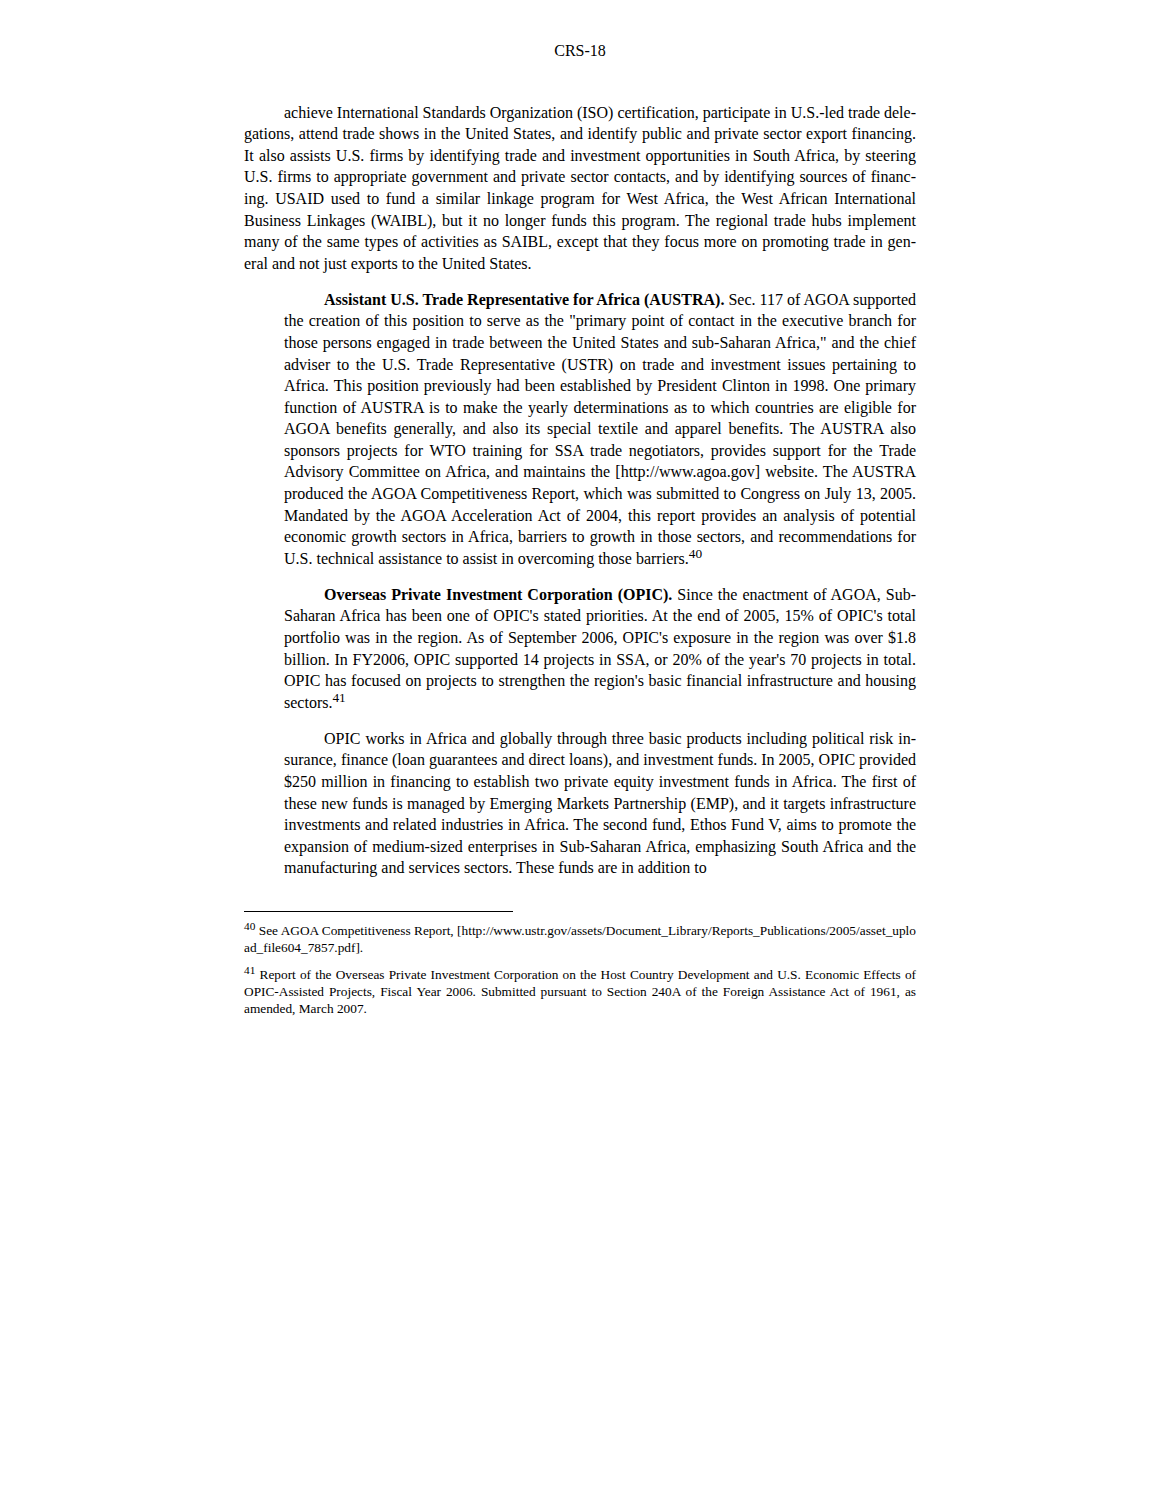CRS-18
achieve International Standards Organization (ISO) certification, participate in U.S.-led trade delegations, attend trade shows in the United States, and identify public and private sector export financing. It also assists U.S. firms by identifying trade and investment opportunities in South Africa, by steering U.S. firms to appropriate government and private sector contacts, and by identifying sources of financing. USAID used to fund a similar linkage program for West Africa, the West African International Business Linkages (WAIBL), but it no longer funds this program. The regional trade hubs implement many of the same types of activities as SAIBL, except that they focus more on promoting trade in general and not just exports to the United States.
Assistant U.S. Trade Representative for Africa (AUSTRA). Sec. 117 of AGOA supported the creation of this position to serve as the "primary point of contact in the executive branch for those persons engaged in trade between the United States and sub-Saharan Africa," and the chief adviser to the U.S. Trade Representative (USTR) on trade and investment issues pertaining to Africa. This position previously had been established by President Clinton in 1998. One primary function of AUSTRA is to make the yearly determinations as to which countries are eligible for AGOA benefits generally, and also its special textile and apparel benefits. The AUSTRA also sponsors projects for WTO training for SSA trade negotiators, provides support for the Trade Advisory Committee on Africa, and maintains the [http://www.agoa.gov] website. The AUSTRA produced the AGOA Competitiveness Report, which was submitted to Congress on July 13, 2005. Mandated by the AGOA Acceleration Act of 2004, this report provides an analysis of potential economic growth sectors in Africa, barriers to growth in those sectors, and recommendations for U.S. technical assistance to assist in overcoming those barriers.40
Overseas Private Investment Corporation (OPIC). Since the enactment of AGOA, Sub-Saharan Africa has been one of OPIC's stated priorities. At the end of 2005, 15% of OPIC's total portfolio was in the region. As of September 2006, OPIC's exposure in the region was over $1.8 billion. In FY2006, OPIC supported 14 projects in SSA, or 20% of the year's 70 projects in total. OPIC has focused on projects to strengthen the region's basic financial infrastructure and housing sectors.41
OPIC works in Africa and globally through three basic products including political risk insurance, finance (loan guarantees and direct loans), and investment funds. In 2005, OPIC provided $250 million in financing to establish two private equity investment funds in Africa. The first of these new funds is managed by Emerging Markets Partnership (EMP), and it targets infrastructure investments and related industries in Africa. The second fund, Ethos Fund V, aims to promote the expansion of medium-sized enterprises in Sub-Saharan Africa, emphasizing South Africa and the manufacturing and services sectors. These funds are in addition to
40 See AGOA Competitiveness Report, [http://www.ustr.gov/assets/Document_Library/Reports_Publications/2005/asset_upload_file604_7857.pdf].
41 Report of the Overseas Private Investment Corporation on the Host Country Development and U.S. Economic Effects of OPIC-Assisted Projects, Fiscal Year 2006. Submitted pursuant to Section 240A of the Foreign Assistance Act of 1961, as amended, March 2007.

######

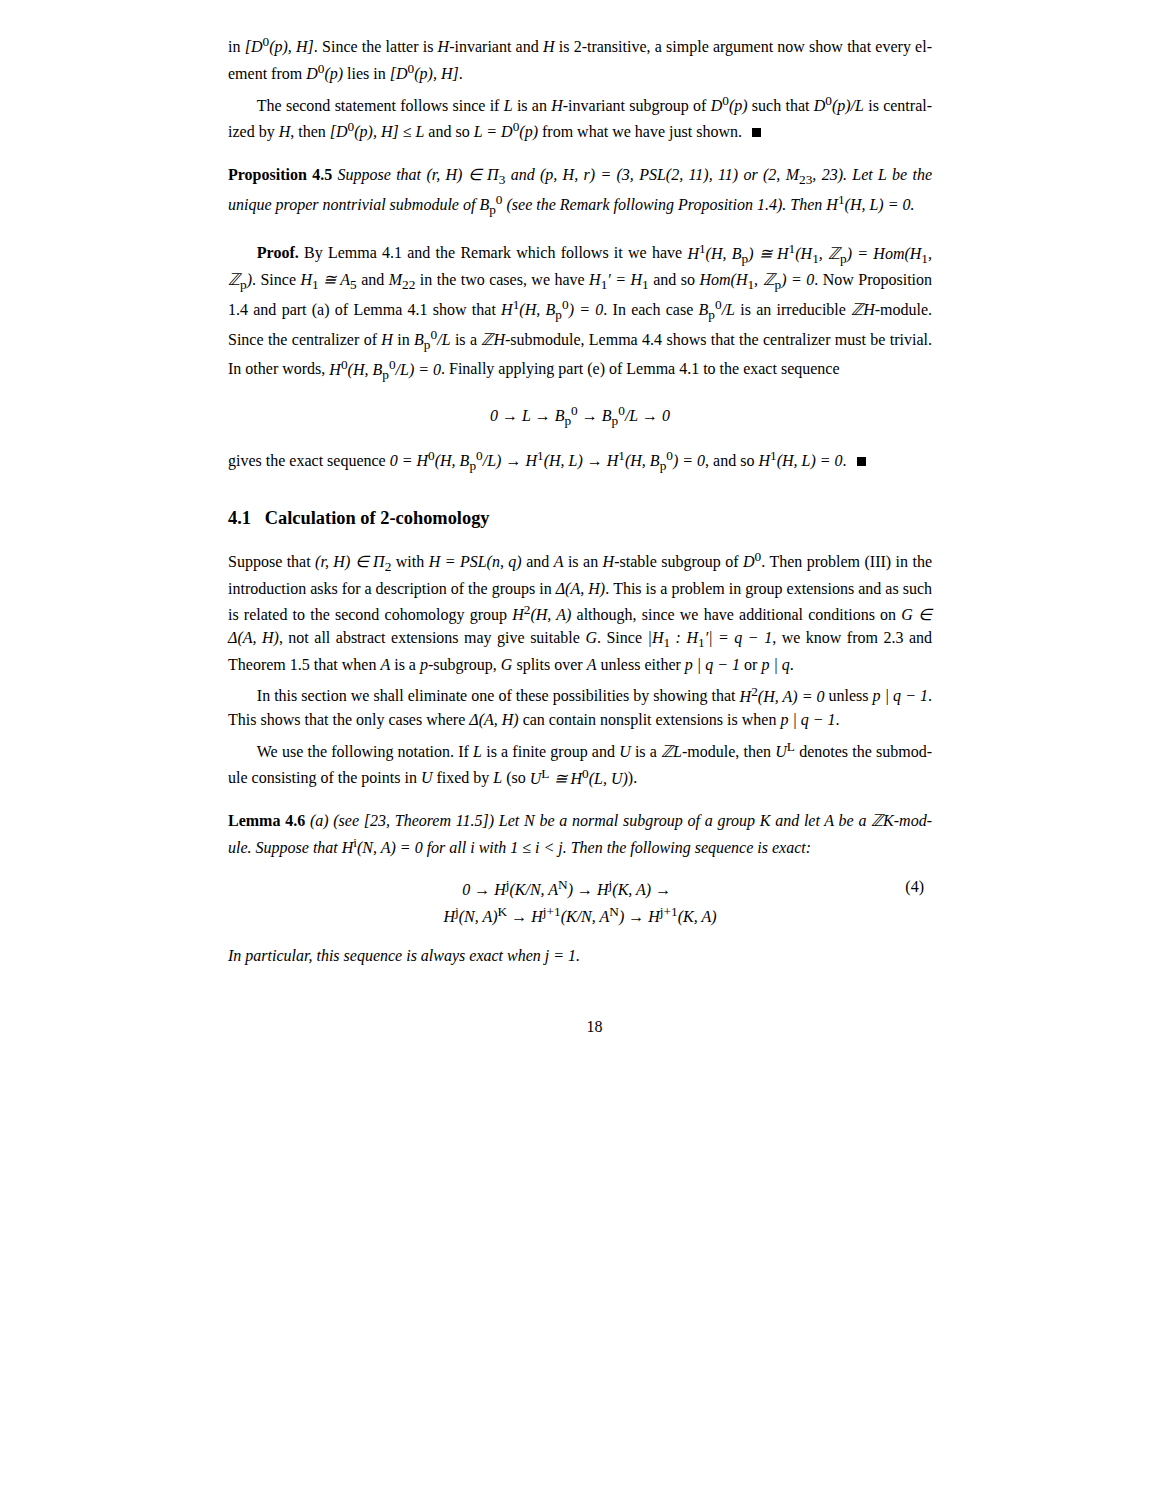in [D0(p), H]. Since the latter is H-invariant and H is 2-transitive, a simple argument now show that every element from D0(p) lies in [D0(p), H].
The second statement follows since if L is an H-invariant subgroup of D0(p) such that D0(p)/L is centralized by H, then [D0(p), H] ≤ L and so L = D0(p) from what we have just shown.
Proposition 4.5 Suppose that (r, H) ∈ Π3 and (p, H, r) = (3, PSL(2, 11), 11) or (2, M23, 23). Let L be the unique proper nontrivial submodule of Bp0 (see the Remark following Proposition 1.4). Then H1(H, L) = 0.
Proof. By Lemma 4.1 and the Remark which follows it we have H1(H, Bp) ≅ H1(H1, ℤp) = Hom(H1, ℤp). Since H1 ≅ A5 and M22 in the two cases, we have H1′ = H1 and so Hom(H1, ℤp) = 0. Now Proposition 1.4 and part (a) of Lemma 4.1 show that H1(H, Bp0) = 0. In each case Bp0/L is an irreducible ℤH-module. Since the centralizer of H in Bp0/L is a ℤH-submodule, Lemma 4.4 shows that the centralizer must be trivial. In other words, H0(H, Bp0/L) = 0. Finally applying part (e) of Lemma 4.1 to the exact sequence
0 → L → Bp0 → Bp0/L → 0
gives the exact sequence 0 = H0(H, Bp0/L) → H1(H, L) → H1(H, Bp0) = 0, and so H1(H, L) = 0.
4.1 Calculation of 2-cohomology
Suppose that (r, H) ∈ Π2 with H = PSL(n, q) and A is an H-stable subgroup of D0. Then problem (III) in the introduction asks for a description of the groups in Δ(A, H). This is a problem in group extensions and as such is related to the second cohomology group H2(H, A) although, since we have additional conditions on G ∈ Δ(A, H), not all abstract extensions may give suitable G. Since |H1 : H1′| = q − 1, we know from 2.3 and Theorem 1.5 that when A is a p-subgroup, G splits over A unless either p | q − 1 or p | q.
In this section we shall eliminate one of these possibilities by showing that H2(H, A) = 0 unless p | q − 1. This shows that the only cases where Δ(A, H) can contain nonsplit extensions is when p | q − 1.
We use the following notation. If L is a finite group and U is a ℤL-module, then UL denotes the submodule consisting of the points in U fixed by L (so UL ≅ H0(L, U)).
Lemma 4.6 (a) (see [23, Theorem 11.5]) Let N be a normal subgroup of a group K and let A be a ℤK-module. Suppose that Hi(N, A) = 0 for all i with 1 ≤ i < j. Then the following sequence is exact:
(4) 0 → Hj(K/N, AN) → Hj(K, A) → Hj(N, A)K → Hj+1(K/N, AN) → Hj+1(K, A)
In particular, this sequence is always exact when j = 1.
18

######

### [EXERCISE]
Using only the listing above, restate exactly the lines from the line containing "In this section" through the line containing "Lemma 4.6 (a)", both included.

### [RESPONSE BOX]
In this section we shall eliminate one of these possibilities by showing that H2(H, A) = 0 unless p | q − 1. This shows that the only cases where Δ(A, H) can contain nonsplit extensions is when p | q − 1.
We use the following notation. If L is a finite group and U is a ℤL-module, then UL denotes the submodule consisting of the points in U fixed by L (so UL ≅ H0(L, U)).
Lemma 4.6 (a) (see [23, Theorem 11.5]) Let N be a normal subgroup of a group K and let A be a ℤK-module. Suppose that Hi(N, A) = 0 for all i with 1 ≤ i < j. Then the following sequence is exact:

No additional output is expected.